In today’s modern economy, businesses rely on their IT networks more than ever before. But with that reliance comes big risks.
Recent data from a variety of sources highlight the growing costs of network downtime. In 2019, for example, Facebook estimated that the 14-hour outage it suffered on March 13th cost the firm more than $90 million. Furthermore, in 2016, Delta Airlines reported that a five-hour disruption of its IT system led to a loss of business, totaling a staggering $150 million, proving that it is not just companies in the tech sector that suffer when there are outages.
The lesson from the above examples is clear: if downtime is something that can affect the big players, it can harm the little guys too. In reality, though, the problems for small companies are probably worse. While the likes of Facebook and Delta Airlines can call upon their enormous internal computing resources to quickly fix unexpected issues as they arise, smaller firms usually can’t.
A recent IBM study reveals just how damaging outages are for business. It found that IT outages cost the average US firm more than $8.19 million in lost revenue, brand damage, and lost productivity.
Granted, the data above include mainly multinationals, but even the losses for small companies from downtime can be substantial. A report from Atlassian, for example, found that companies employing fewer than fifty people still lost between $137 and $427 per minute when their IT infrastructure went offline.
The Rise of Managed Service Providers
It should come as no surprise, therefore, that companies are increasingly looking for ways to eliminate the risk of downtime and keep their businesses operational 24-hours per day. For many, it is clear that the old break/fix strategy of waiting for problems to arise until they get fixed is unfit for the modern era. Firms are now far too dependent on their IT systems to risk waiting for an outage to occur before doing anything about it.
For this reason, we’re seeing the rise in businesses hiring Managed Service Providers or MSPs. Here, businesses outsource their network management to third-party providers who render services through the cloud. Companies pay a monthly fee, and in return, they get all of their IT needs taken care of for them.
These MSPs offer compelling benefits for small businesses whose networks keep going down. Rather than waiting for problems to arise, these agencies continually scan company systems, looking for issues that might put them at risk.
Leading IT services companies, for instance, use a variety of active monitoring techniques that detect and eliminate potential sources of downtime. One of the most interesting examples is software that can track the warning signs of hard drive degradation. MSPs can see that a drive is going to fail long before it becomes evident to in-house IT professionals and swap it out for a new one before it puts company data at risk.
These services also monitor network activity 24-hours a day—something that was nearly impossible for all but the biggest companies in the past. Typically, they use a combination of both software and human-based monitoring to seek out dangerous data breaches and plug before they lead to outages.
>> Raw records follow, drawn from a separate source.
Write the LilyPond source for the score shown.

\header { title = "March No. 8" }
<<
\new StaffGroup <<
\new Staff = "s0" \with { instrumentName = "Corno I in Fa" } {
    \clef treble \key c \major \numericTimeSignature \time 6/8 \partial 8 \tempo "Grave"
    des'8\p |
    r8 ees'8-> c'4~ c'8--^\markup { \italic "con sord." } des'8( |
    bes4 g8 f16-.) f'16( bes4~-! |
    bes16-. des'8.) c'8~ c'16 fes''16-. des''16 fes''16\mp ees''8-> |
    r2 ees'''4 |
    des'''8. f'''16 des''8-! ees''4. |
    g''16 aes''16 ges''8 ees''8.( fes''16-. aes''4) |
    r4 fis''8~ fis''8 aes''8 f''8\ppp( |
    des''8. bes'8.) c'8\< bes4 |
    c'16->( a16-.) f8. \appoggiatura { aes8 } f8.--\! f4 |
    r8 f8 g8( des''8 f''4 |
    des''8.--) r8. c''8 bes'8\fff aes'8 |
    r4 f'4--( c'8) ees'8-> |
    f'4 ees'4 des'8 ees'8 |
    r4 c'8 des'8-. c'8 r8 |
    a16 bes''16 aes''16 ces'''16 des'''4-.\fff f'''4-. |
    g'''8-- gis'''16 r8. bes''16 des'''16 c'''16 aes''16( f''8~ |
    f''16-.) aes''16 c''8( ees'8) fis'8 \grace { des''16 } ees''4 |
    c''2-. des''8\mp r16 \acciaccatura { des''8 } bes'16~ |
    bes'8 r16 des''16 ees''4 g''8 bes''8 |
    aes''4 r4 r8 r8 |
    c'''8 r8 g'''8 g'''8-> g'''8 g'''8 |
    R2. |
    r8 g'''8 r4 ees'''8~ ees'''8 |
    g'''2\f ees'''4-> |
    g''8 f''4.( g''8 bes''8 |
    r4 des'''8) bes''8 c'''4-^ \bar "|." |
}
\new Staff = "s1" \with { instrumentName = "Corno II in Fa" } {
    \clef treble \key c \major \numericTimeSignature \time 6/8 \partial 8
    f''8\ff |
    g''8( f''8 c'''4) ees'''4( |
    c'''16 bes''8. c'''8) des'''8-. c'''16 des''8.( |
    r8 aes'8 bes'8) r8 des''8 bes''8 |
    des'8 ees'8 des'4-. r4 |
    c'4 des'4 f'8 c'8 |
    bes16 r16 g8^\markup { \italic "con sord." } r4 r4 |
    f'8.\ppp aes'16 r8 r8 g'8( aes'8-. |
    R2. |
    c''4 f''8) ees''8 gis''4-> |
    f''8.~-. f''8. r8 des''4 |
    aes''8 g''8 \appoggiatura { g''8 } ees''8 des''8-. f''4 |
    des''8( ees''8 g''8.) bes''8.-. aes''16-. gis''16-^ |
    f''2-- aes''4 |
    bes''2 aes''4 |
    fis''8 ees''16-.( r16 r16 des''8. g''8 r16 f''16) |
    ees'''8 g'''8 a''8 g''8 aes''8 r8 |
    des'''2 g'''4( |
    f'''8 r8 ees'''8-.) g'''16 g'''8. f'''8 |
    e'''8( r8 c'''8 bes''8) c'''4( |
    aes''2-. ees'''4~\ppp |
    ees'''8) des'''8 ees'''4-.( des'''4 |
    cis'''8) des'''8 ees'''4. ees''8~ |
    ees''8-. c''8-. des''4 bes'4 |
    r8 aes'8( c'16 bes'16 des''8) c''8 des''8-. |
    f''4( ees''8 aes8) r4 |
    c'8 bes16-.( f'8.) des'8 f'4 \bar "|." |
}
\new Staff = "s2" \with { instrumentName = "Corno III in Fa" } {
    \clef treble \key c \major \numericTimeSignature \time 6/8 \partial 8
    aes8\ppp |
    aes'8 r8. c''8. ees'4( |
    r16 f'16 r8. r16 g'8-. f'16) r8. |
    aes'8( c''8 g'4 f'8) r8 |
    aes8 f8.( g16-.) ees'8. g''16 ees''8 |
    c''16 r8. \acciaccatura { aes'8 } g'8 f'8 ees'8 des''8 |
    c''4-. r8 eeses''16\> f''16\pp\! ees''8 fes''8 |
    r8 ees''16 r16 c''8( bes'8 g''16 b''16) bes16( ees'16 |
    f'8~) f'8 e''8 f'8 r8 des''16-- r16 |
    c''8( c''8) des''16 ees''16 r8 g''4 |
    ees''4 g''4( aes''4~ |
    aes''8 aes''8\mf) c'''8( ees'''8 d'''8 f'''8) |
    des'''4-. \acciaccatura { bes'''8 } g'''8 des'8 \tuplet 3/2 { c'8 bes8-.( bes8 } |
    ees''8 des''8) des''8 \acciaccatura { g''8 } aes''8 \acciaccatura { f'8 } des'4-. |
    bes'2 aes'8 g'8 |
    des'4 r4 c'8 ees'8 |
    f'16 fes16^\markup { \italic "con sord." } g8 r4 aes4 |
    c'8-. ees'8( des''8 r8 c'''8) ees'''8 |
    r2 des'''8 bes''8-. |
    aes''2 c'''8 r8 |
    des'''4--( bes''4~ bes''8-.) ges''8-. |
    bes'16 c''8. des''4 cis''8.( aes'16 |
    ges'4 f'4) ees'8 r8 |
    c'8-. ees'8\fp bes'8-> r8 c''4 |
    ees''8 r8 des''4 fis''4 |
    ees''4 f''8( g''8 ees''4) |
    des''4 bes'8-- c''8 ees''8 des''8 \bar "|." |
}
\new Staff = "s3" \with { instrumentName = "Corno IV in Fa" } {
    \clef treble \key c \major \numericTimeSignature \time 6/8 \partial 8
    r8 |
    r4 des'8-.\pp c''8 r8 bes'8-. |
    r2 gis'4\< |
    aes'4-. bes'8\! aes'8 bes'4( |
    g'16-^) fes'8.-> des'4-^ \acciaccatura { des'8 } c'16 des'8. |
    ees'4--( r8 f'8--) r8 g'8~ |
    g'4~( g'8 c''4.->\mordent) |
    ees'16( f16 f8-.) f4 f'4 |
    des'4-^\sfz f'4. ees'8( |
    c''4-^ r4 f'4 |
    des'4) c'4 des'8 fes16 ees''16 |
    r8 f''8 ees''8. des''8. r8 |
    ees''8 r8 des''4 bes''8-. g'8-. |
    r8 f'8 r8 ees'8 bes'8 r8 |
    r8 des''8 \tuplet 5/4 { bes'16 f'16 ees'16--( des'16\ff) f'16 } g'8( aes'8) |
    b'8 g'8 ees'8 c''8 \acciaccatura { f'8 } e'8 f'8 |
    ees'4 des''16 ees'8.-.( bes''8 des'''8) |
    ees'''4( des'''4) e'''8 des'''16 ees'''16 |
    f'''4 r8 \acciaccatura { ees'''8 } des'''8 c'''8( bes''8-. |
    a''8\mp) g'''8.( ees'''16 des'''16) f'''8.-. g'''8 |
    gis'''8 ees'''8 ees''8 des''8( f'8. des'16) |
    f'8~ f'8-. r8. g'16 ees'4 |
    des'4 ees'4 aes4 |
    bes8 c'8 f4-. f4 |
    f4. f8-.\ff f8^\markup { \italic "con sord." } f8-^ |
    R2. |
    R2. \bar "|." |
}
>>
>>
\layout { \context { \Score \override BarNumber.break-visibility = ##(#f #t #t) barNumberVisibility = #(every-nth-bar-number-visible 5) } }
Because MSPs employ seasoned IT professionals, they also offer companies another benefit: the ability to actively identify security defects and patch them before they become fully-fledged issues. MSPs are using their experience in cybersecurity to provide advice and strategy recommendations to their customers, bolstering their systems.
The Full Cost of Downtime
The uptake of MSPs is likely to increase as more businesses come to understand the full cost of downtime. Currently, company executives fixate on lost revenue, but there are many more expenses involved.
Ponemon, for example, suggests that the most substantial cost to a business from downtime is customer churn and damage to reputation. Lost revenue was secondary in importance. The agency also identified what it called “lost internal productivity.” Downtime, it found, didn’t just affect the IT team responsible for resolving the incident, but practically everyone else in the company, even if they didn’t rely on IT systems directly. When employees cannot access internet resources, they cannot share their findings with others, breaking entire teams in the process.
As the adverse effects of downtime become more pronounced, firms will soon give up on managing their own networks. Instead, they’ll move towards MSPs as the safer and more affordable option.